TASK TO COMPLETE: Exact output of all the records is required.

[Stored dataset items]
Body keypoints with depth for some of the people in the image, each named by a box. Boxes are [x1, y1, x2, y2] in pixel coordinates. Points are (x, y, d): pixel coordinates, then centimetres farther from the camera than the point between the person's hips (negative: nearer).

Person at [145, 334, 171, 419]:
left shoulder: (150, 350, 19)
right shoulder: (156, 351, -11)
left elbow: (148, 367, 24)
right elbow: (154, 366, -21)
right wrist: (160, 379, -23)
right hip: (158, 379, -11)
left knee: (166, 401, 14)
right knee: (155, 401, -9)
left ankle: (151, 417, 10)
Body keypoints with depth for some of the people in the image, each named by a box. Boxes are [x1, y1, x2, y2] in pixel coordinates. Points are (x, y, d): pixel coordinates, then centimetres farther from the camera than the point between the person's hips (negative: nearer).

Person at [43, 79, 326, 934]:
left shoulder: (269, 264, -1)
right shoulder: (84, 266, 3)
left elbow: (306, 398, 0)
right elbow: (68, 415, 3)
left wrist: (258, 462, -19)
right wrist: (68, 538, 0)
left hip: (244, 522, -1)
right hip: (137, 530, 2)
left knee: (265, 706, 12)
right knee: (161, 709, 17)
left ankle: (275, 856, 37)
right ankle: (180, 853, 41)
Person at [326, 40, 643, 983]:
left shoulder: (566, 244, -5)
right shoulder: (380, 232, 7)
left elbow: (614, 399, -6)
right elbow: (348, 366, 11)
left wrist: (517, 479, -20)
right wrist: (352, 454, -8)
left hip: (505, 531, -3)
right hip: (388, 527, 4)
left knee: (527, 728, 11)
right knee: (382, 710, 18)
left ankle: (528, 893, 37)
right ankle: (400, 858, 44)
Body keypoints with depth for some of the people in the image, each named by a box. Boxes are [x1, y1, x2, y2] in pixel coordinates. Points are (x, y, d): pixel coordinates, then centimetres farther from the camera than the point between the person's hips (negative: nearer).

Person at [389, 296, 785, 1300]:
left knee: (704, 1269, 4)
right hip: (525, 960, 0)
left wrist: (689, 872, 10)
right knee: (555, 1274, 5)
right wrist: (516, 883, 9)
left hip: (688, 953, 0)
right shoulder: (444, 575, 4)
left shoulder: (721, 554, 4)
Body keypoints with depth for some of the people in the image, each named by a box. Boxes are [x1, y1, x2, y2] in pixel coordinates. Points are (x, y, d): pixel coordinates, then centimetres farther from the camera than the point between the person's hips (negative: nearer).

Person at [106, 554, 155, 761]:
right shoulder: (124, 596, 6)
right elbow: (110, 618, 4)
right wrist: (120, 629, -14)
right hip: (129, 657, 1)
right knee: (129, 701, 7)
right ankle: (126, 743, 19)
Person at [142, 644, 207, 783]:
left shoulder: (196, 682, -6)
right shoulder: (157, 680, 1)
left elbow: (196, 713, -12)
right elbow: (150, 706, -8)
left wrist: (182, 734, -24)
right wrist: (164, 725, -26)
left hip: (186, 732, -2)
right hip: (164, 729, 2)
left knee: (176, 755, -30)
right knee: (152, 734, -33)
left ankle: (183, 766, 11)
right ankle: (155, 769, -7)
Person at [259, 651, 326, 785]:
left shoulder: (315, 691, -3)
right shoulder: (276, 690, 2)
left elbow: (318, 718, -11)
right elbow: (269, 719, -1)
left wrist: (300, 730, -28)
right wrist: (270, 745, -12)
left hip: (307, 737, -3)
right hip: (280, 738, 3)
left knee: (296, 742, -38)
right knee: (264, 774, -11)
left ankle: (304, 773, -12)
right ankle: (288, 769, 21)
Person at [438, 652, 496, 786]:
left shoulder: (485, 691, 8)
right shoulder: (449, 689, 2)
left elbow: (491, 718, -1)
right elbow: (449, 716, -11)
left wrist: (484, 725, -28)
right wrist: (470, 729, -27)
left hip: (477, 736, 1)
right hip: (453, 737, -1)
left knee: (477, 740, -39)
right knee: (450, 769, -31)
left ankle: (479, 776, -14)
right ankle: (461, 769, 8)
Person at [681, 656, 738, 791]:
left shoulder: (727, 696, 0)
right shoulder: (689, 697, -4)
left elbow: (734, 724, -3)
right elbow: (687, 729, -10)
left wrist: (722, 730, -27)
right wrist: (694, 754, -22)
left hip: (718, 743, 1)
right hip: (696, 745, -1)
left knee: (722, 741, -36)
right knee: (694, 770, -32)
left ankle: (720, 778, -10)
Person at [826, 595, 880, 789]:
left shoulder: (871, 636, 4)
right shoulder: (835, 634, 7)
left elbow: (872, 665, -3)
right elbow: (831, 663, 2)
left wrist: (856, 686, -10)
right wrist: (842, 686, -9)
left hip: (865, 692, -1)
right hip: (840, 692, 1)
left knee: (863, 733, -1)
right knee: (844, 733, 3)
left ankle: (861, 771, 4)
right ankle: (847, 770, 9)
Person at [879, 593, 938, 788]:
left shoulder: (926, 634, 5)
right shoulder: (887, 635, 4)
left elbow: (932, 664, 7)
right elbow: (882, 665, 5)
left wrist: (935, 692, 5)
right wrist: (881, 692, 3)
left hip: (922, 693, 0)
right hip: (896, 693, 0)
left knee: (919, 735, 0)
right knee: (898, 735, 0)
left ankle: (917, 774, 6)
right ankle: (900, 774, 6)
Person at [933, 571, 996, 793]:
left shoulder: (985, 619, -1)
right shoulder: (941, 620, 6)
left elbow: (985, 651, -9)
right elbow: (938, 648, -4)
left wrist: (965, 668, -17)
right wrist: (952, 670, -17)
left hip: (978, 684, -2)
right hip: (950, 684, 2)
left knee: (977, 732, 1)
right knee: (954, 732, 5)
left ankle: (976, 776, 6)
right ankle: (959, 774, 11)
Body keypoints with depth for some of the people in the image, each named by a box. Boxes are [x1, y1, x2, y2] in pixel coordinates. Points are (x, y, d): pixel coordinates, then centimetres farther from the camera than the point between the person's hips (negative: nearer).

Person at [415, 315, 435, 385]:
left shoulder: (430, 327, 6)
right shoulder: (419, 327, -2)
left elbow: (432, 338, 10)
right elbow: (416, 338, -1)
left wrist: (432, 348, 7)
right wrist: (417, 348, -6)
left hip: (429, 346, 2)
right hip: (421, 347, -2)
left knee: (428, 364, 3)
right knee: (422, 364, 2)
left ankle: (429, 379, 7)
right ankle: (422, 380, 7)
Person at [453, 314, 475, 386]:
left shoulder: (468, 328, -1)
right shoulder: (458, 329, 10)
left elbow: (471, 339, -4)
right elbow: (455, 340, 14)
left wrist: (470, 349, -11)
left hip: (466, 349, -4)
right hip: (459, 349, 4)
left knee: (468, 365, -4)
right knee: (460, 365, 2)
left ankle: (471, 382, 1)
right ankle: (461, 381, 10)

TASK ANSWER:
Body keypoints with depth for some of the people in the image, each named by a box. Boxes are [x1, y1, x2, y2] in pixel coordinates. Points are (x, y, d): pixel coordinates, then centimetres farther from the camera than the point between the person's hips (negative: nearer).

Person at [145, 334, 171, 419]:
left shoulder: (150, 350, 19)
right shoulder: (156, 351, -11)
left elbow: (148, 367, 24)
right elbow: (154, 366, -21)
right wrist: (160, 379, -23)
right hip: (158, 379, -11)
left knee: (166, 401, 14)
right knee: (155, 401, -9)
left ankle: (151, 417, 10)
Body keypoints with depth for some of the people in the image, each named by a box. Boxes are [x1, y1, x2, y2] in pixel coordinates. Points are (x, y, d): pixel coordinates, then centimetres farther from the camera than the point between the person's hips (negative: nearer).

Person at [43, 79, 326, 934]:
left shoulder: (269, 264, -1)
right shoulder: (84, 266, 3)
left elbow: (306, 398, 0)
right elbow: (68, 415, 3)
left wrist: (258, 462, -19)
right wrist: (68, 538, 0)
left hip: (244, 522, -1)
right hip: (137, 530, 2)
left knee: (265, 706, 12)
right knee: (161, 709, 17)
left ankle: (275, 856, 37)
right ankle: (180, 853, 41)
Person at [326, 40, 643, 983]:
left shoulder: (566, 244, -5)
right shoulder: (380, 232, 7)
left elbow: (614, 399, -6)
right elbow: (348, 366, 11)
left wrist: (517, 479, -20)
right wrist: (352, 454, -8)
left hip: (505, 531, -3)
right hip: (388, 527, 4)
left knee: (527, 728, 11)
right knee: (382, 710, 18)
left ankle: (528, 893, 37)
right ankle: (400, 858, 44)
Body keypoints with depth for some of the people in the image, each named by a box. Boxes are [x1, y1, x2, y2] in pixel coordinates. Points are (x, y, d): pixel coordinates, then centimetres farther from the camera than the point between the person's hips (negative: nearer).

Person at [389, 296, 785, 1300]:
left knee: (704, 1269, 4)
right hip: (525, 960, 0)
left wrist: (689, 872, 10)
right knee: (555, 1274, 5)
right wrist: (516, 883, 9)
left hip: (688, 953, 0)
right shoulder: (444, 575, 4)
left shoulder: (721, 554, 4)
Body keypoints with depth for some of the people in the image, each named by a box. Boxes are [x1, y1, x2, y2] in pixel coordinates. Points are (x, y, d): pixel coordinates, then centimetres farther from the camera than the point between the person's hips (negative: nearer).

Person at [106, 554, 155, 761]:
right shoulder: (124, 596, 6)
right elbow: (110, 618, 4)
right wrist: (120, 629, -14)
right hip: (129, 657, 1)
right knee: (129, 701, 7)
right ankle: (126, 743, 19)
Person at [142, 644, 207, 783]:
left shoulder: (196, 682, -6)
right shoulder: (157, 680, 1)
left elbow: (196, 713, -12)
right elbow: (150, 706, -8)
left wrist: (182, 734, -24)
right wrist: (164, 725, -26)
left hip: (186, 732, -2)
right hip: (164, 729, 2)
left knee: (176, 755, -30)
right knee: (152, 734, -33)
left ankle: (183, 766, 11)
right ankle: (155, 769, -7)
Person at [259, 651, 326, 785]:
left shoulder: (315, 691, -3)
right shoulder: (276, 690, 2)
left elbow: (318, 718, -11)
right elbow: (269, 719, -1)
left wrist: (300, 730, -28)
right wrist: (270, 745, -12)
left hip: (307, 737, -3)
right hip: (280, 738, 3)
left knee: (296, 742, -38)
right knee: (264, 774, -11)
left ankle: (304, 773, -12)
right ankle: (288, 769, 21)
Person at [438, 652, 496, 786]:
left shoulder: (485, 691, 8)
right shoulder: (449, 689, 2)
left elbow: (491, 718, -1)
right elbow: (449, 716, -11)
left wrist: (484, 725, -28)
right wrist: (470, 729, -27)
left hip: (477, 736, 1)
right hip: (453, 737, -1)
left knee: (477, 740, -39)
right knee: (450, 769, -31)
left ankle: (479, 776, -14)
right ankle: (461, 769, 8)
Person at [681, 656, 738, 791]:
left shoulder: (727, 696, 0)
right shoulder: (689, 697, -4)
left elbow: (734, 724, -3)
right elbow: (687, 729, -10)
left wrist: (722, 730, -27)
right wrist: (694, 754, -22)
left hip: (718, 743, 1)
right hip: (696, 745, -1)
left knee: (722, 741, -36)
right knee: (694, 770, -32)
left ankle: (720, 778, -10)
Person at [826, 595, 880, 789]:
left shoulder: (871, 636, 4)
right shoulder: (835, 634, 7)
left elbow: (872, 665, -3)
right elbow: (831, 663, 2)
left wrist: (856, 686, -10)
right wrist: (842, 686, -9)
left hip: (865, 692, -1)
right hip: (840, 692, 1)
left knee: (863, 733, -1)
right knee: (844, 733, 3)
left ankle: (861, 771, 4)
right ankle: (847, 770, 9)
Person at [879, 593, 938, 788]:
left shoulder: (926, 634, 5)
right shoulder: (887, 635, 4)
left elbow: (932, 664, 7)
right elbow: (882, 665, 5)
left wrist: (935, 692, 5)
right wrist: (881, 692, 3)
left hip: (922, 693, 0)
right hip: (896, 693, 0)
left knee: (919, 735, 0)
right knee: (898, 735, 0)
left ankle: (917, 774, 6)
right ankle: (900, 774, 6)
Person at [933, 571, 996, 793]:
left shoulder: (985, 619, -1)
right shoulder: (941, 620, 6)
left elbow: (985, 651, -9)
right elbow: (938, 648, -4)
left wrist: (965, 668, -17)
right wrist: (952, 670, -17)
left hip: (978, 684, -2)
right hip: (950, 684, 2)
left knee: (977, 732, 1)
right knee: (954, 732, 5)
left ankle: (976, 776, 6)
right ankle: (959, 774, 11)
Body keypoints with depth for some of the people in the image, each named by a box. Boxes are [x1, y1, x2, y2] in pixel coordinates. Points are (x, y, d): pixel coordinates, then centimetres farther from the camera than the point between the person's hips (negative: nearer).

Person at [415, 315, 435, 385]:
left shoulder: (430, 327, 6)
right shoulder: (419, 327, -2)
left elbow: (432, 338, 10)
right elbow: (416, 338, -1)
left wrist: (432, 348, 7)
right wrist: (417, 348, -6)
left hip: (429, 346, 2)
right hip: (421, 347, -2)
left knee: (428, 364, 3)
right knee: (422, 364, 2)
left ankle: (429, 379, 7)
right ankle: (422, 380, 7)
Person at [453, 314, 475, 386]:
left shoulder: (468, 328, -1)
right shoulder: (458, 329, 10)
left elbow: (471, 339, -4)
right elbow: (455, 340, 14)
left wrist: (470, 349, -11)
left hip: (466, 349, -4)
right hip: (459, 349, 4)
left knee: (468, 365, -4)
right knee: (460, 365, 2)
left ankle: (471, 382, 1)
right ankle: (461, 381, 10)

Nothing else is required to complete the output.